Sample size for confidence intervals on the standard deviation

The BIS.Net Team BIS.Net Team

The biggest enemy for quality and cost is variability.

For example, in manufacturing the greater the variability, the greater the chance of producing non-conforming product.

For a politician, the greater the age variability the harder to satisfy all constituents’ needs in the electorate. This in turn provides openings for opposition parties. Similarly, the greater the variability in disposable income the smaller the size of target markets (dependent on income) for the marketing manager, making target marketing less efficient.

For family doctors the greater the variation in key health variables, such as glucose levels or blood pressure the more difficult it is to manage these.

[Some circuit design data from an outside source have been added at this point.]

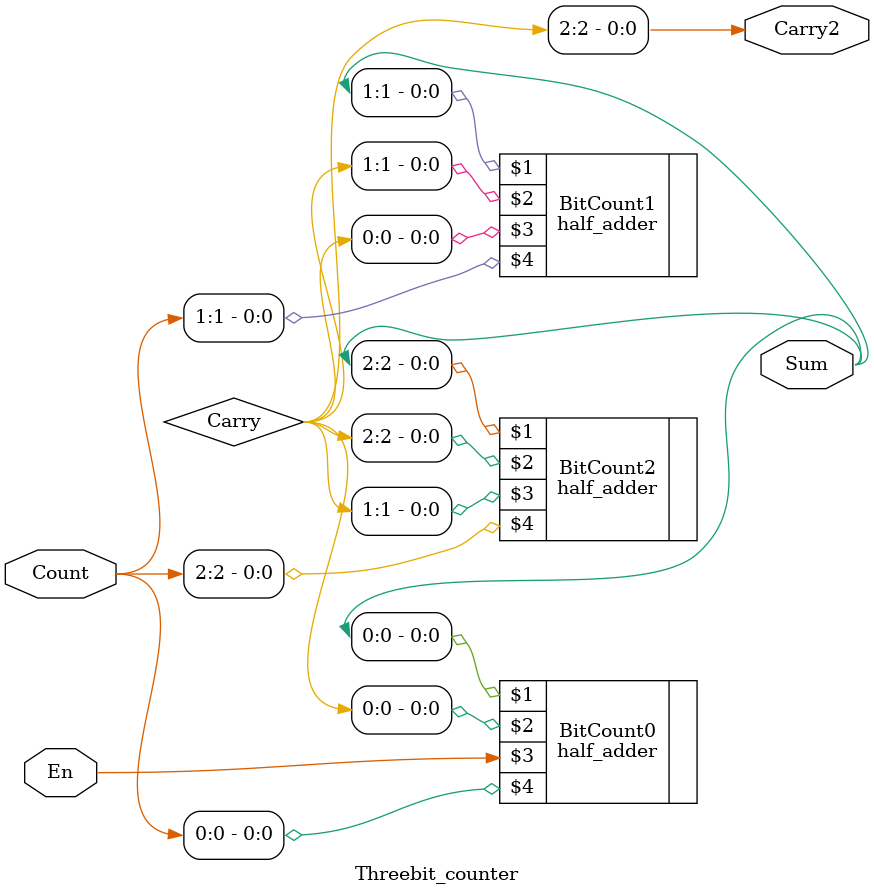
<source format=v>
`timescale 1ns/1ps //specify 1ns for each delay unit



module up_counter(Count,Carry2, En, Clk, Rst);

//Count output needs to be a reg
output reg [2:0] Count;
output wire Carry2;
//inputs are wires
input wire En,Clk,Rst;
//intermediate nets
wire [2:0] Carry,Sum;

//Lets create and instantiate a wrapper for the 3-bit counter first 
Threebit_counter UC1(Sum,Carry2,Count, En);

//Describe positive endge triggered flip-flops for count
//Including "posedge Rst" in the sensitivity list
//implies an asynchronous reset!

always@(posedge Clk or posedge Rst)
if (Rst) //if Rst ==1'b1
Count <= 0; //resent Count
else //otherwise, latch sum 
Count <= Sum;

endmodule //designate end of module 


module Threebit_counter(Sum,Carry2,Count,En);
//first we declare the variables
input wire En;
input wire [2:0] Count;
output wire [2:0] Sum;
output wire Carry2;
wire [2:0] Carry;

//instantiate and wire up half-adders
half_adder BitCount0(Sum[0], Carry[0], En, Count[0]);
half_adder BitCount1(Sum[1], Carry[1], Carry[0], Count[1]);
half_adder BitCount2(Sum[2], Carry[2], Carry[1], Count[2]);

assign Carry2=Carry[2];

endmodule //designate end of module

</source>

Variability must be quantified to make better decisions in all walks of life. Doctors who do not take natural blood pressure variation into account risk prescribing medication when it is not required, or alternatively will fail to prescribe medication when needed. Marketing managers who do not know the variability in disposable income in their target market will not be able to develop optimum product mixes targeted at customers with different disposable income. Quality managers without an estimate of variability will not be able to perform a process capability analysis.

Variability in the form of the standard deviation is required for many significance tests. The standard deviation places perspective on sample results. For example, a difference of $500 per month in the average disposable income in one region compared to another is of greater importance if the standard deviation of disposable income is $50 than if it were $1000.

Confidence intervals on the mean, difference in two means, all require knowledge of the standard deviation. Variables sampling plans require knowledge of the standard deviation

It is thus important to estimate standard deviation. This estimate must be reliable. Unfortunately, it is not possible to specify a margin of error for two reasons.

  • The margin of error concept assumes that the confidence interval is placed symmetrically about the sample statistic. For example, sample average + or – margin of error. This is not possible for standard deviation as the margin of error is not the same around both sides of the sample standard deviation
  • The confidence interval width for the standard deviation is dependent on the sample standard deviation. This is not known in advance.

Hence a different approach is required.

Consider the confidence interval for the standard deviation which is the square root of the confidence interval of the variance.

The confidence interval for the variance of a normally distributed data set is

(n-1)*Sd^2/ChiSq(alpha/2,n-1) to (n-1)*Sd^2/ChiSq(1-alpha/2,n-1)

Where n is the sample size and alpha the level of significance. The percent confidence level is equal to 100*(1-alpha). ChiSq is the ChiSquare value.

By taking the square root of the expression for confidence interval on the standard deviation we obtain the confidence interval range for the standard deviation

Range= Sd*Sqrt((n-1)/ChiSq(1-alpha/2,n-1))- Sd*Sqrt((n-1)/ChiSq(alpha/2,n-1))

If we divide the expression by Sd then Sd is removed leaving

Range= Sqrt((n-1)/ChiSq(1-alpha/2,n-1))- Sqrt((n-1)/ChiSq(alpha/2,n-1))

This thus does not depend on the sample Sd which is unknown prior to sampling.

100*Range is effectively equal to the % of the confidence interval range relative to any sample standard deviation.

Although this cannot be related to the population standard deviation, other than loosely, it does provide a rational way of specifying criteria to compute a sample size for the confidence interval to be a reasonable size. A confidence interval range that is 10% of say the sample standard deviation is better than having a confidence interval range that is 50% of the sample standard deviation and certainly better than an arbitrary confidence interval range dependent on whatever arbitrary sample size is chosen.

The final issue is solving the above expression for sample size. There is no closed form equation which can be solved directly or numerically. The sample size is a part of the chi squared value. BIS.Net Analyst provides a solution using a combination of machine power and machine learning. The algorithm through a learning process knows where to find and where not to locate the required sample size.